* _WORK INSTRUCTION_
Without the pictures, give the records again exactly as they appear.

[ENTRIES SUPPLIED Boundary: Start]

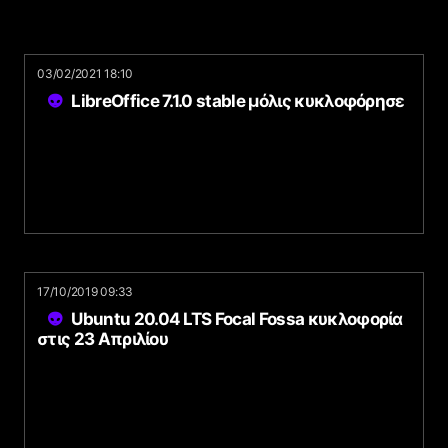
03/02/2021 18:10
LibreOffice 7.1.0 stable μόλις κυκλοφόρησε
17/10/2019 09:33
Ubuntu 20.04 LTS Focal Fossa κυκλοφορία
στις 23 Απριλίου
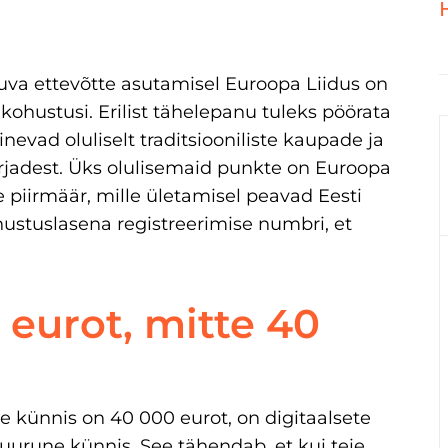
va ettevõtte asutamisel Euroopa Liidus on
ohustusi. Erilist tähelepanu tuleks pöörata
evad oluliselt traditsiooniliste kaupade ja
rjadest. Üks olulisemaid punkte on Euroopa
e piirmäär, mille ületamisel peavad Eesti
stuslasena registreerimise numbri, et
 eurot, mitte 40
le künnis on 40 000 eurot, on digitaalsete
urune künnis. See tähendab, et kui teie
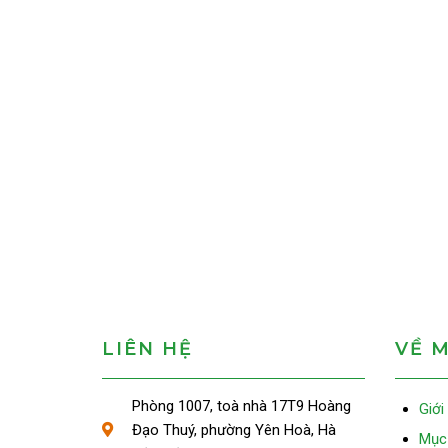
LIÊN HỆ
VỀ 
Phòng 1007, toà nhà 17T9 Hoàng
Giới
Đạo Thuý, phường Yên Hoà, Hà
Mục 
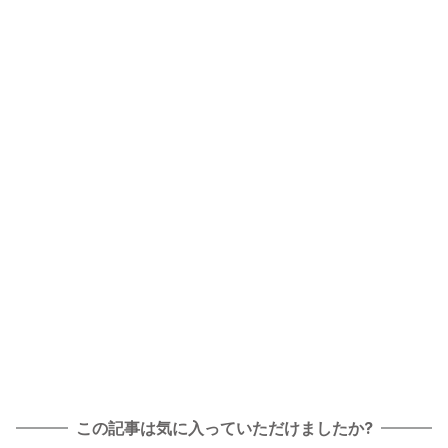
この記事は気に入っていただけましたか?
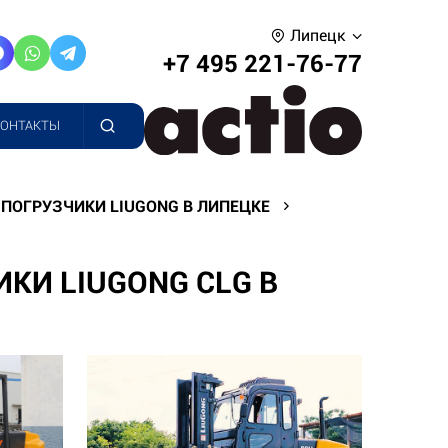
Липецк
+7 495 221-76-77
КОНТАКТЫ
ПОГРУЗЧИКИ LIUGONG В ЛИПЕЦКЕ
КИ LIUGONG CLG В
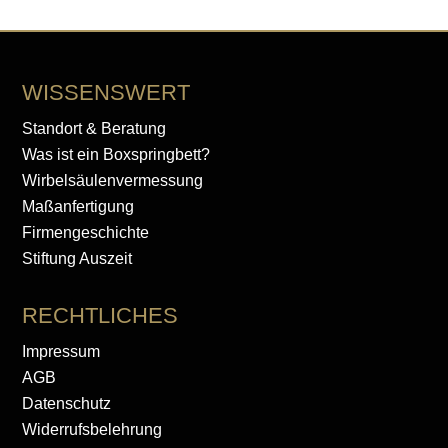
war:
ist:
1.744,00 €
1.097,00 €.
WISSENSWERT
Standort & Beratung
Was ist ein Boxspringbett?
Wirbelsäulenvermessung
Maßanfertigung
Firmengeschichte
Stiftung Auszeit
RECHTLICHES
Impressum
AGB
Datenschutz
Widerrufsbelehrung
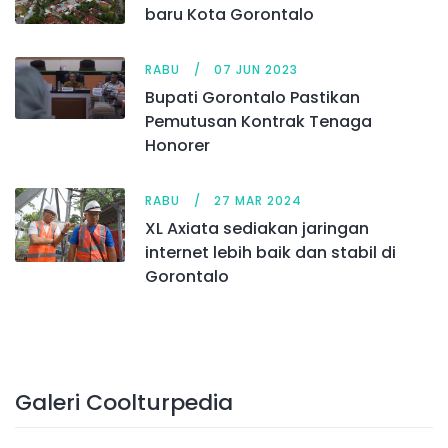
baru Kota Gorontalo
RABU
07 JUN 2023
Bupati Gorontalo Pastikan
Pemutusan Kontrak Tenaga
Honorer
RABU
27 MAR 2024
XL Axiata sediakan jaringan
internet lebih baik dan stabil di
Gorontalo
Galeri Coolturpedia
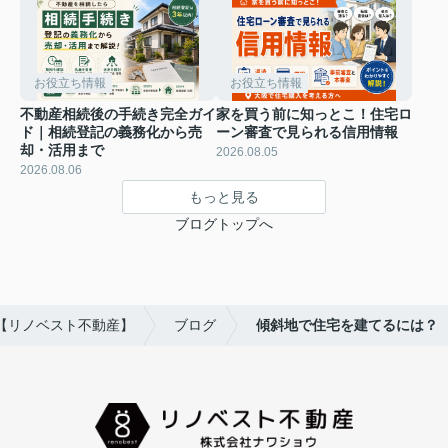
お役立ち情報
お役立ち情報
不動産相続後の手続き完全ガイ
家を買う前に知っとこ！住宅ロ
ド｜相続登記の義務化から売
ーン審査で見られる信用情報
却・活用まで
2026.08.05
2026.08.06
もっと見る
ブログトップへ
【リノベスト不動産】
ブログ
傾斜地で住宅を建てるには？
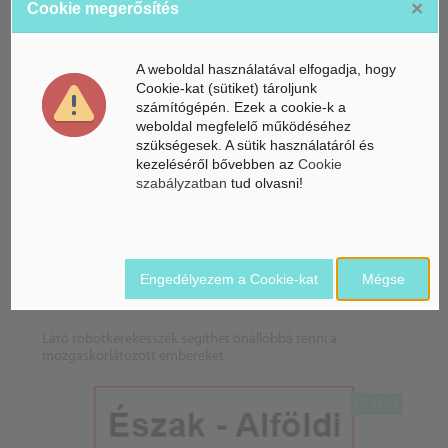
×
Cookie megerősítés
A weboldal használatával elfogadja, hogy
Cookie-kat (sütiket) tároljunk
számítógépén. Ezek a cookie-k a
weboldal megfelelő működéséhez
szükségesek. A sütik használatáról és
kezeléséről bővebben az
Cookie
szabályzatban
tud olvasni!
Életbe léptek az Európai Unióban a mesterséges intelligencia
új szabályai
Engedélyezem a Cookie-kat
Mégse
Gyorsabbá válhat a fúziós üzemanyag fejlesztése a
mesterséges intelligenciával
Látó robotkerekesszék segíthet önállóbbá tenni a
mozgáskorlátozott embereket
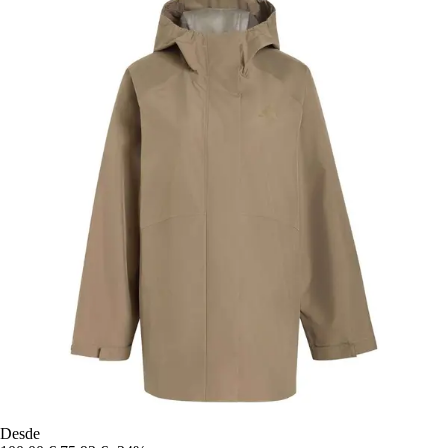
Desde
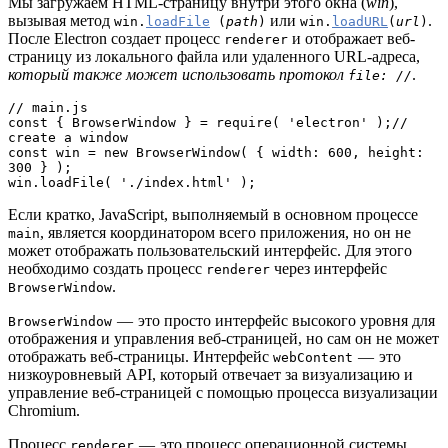
Мы загружаем HTML-страницу внутри этого окна (
win
),
вызывая метод
или
.
win.
loadFile
(
path
)
win.
loadURL
(
url
)
После Electron создает процесс
и отображает веб-
renderer
страницу из локального файла или удаленного URL-адреса,
который также может использовать
протокол
.
file: //
// main.js

const { BrowserWindow } = require( 'electron' );// 
create a window

const win = new BrowserWindow( { width: 600, height: 
300 } );

win.loadFile( './index.html' );
Если кратко, JavaScript, выполняемый в основном процессе
, является координатором всего приложения, но он не
main
может отображать пользовательский интерфейс. Для этого
необходимо создать процесс
через интерфейс
renderer
.
BrowserWindow
— это просто интерфейс высокого уровня для
BrowserWindow
отображения и управления веб-страницей, но сам он не может
отображать веб-страницы. Интерфейс
— это
webContent
низкоуровневый API, который отвечает за визуализацию и
управление веб-страницей с помощью процесса визуализации
Chromium.
Процесс
— это процесс операционной системы,
renderer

[ENTRIES SUPPLIED Boundary: End]

* _ANSWER AREA_
03/02/2021 18:10
LibreOffice 7.1.0 stable μόλις κυκλοφόρησε
17/10/2019 09:33
Ubuntu 20.04 LTS Focal Fossa κυκλοφορία
στις 23 Απριλίου
va ettevõtte asutamisel Euroopa Liidus on
ohustusi. Erilist tähelepanu tuleks pöörata
evad oluliselt traditsiooniliste kaupade ja
rjadest. Üks olulisemaid punkte on Euroopa
e piirmäär, mille ületamisel peavad Eesti
stuslasena registreerimise numbri, et
 eurot, mitte 40
le künnis on 40 000 eurot, on digitaalsete
urune künnis. See tähendab, et kui teie
LIÊN HỆ
VỀ 
Phòng 1007, toà nhà 17T9 Hoàng
Giới
Đạo Thuý, phường Yên Hoà, Hà
Mục 
この記事は気に入っていただけましたか?
Липецк
+7 495 221-76-77
КОНТАКТЫ
ПОГРУЗЧИКИ LIUGONG В ЛИПЕЦКЕ
КИ LIUGONG CLG В
war:
ist:
1.744,00 €
1.097,00 €.
WISSENSWERT
Standort & Beratung
Was ist ein Boxspringbett?
Wirbelsäulenvermessung
Maßanfertigung
Firmengeschichte
Stiftung Auszeit
RECHTLICHES
Impressum
AGB
Datenschutz
Widerrufsbelehrung
baru Kota Gorontalo
RABU
07 JUN 2023
Bupati Gorontalo Pastikan
Pemutusan Kontrak Tenaga
Honorer
RABU
27 MAR 2024
XL Axiata sediakan jaringan
internet lebih baik dan stabil di
Gorontalo
Galeri Coolturpedia
お役立ち情報
お役立ち情報
不動産相続後の手続き完全ガイ
家を買う前に知っとこ！住宅ロ
ド｜相続登記の義務化から売
ーン審査で見られる信用情報
却・活用まで
2026.08.05
2026.08.06
もっと見る
ブログトップへ
【リノベスト不動産】
ブログ
傾斜地で住宅を建てるには？
×
Cookie megerősítés
A weboldal használatával elfogadja, hogy
Cookie-kat (sütiket) tároljunk
számítógépén. Ezek a cookie-k a
weboldal megfelelő működéséhez
szükségesek. A sütik használatáról és
kezeléséről bővebben az
Cookie
szabályzatban
tud olvasni!
Életbe léptek az Európai Unióban a mesterséges intelligencia
új szabályai
Engedélyezem a Cookie-kat
Mégse
Gyorsabbá válhat a fúziós üzemanyag fejlesztése a
mesterséges intelligenciával
Látó robotkerekesszék segíthet önállóbbá tenni a
mozgáskorlátozott embereket
Desde
Мы загружаем HTML-страницу внутри этого окна (
win
),
вызывая метод
или
.
win.
loadFile
(
path
)
win.
loadURL
(
url
)
После Electron создает процесс
и отображает веб-
renderer
страницу из локального файла или удаленного URL-адреса,
который также может использовать
протокол
.
file: //
// main.js

const { BrowserWindow } = require( 'electron' );// 
create a window

const win = new BrowserWindow( { width: 600, height: 
300 } );

win.loadFile( './index.html' );
Если кратко, JavaScript, выполняемый в основном процессе
, является координатором всего приложения, но он не
main
может отображать пользовательский интерфейс. Для этого
необходимо создать процесс
через интерфейс
renderer
.
BrowserWindow
— это просто интерфейс высокого уровня для
BrowserWindow
отображения и управления веб-страницей, но сам он не может
отображать веб-страницы. Интерфейс
— это
webContent
низкоуровневый API, который отвечает за визуализацию и
управление веб-страницей с помощью процесса визуализации
Chromium.
Процесс
— это процесс операционной системы,
renderer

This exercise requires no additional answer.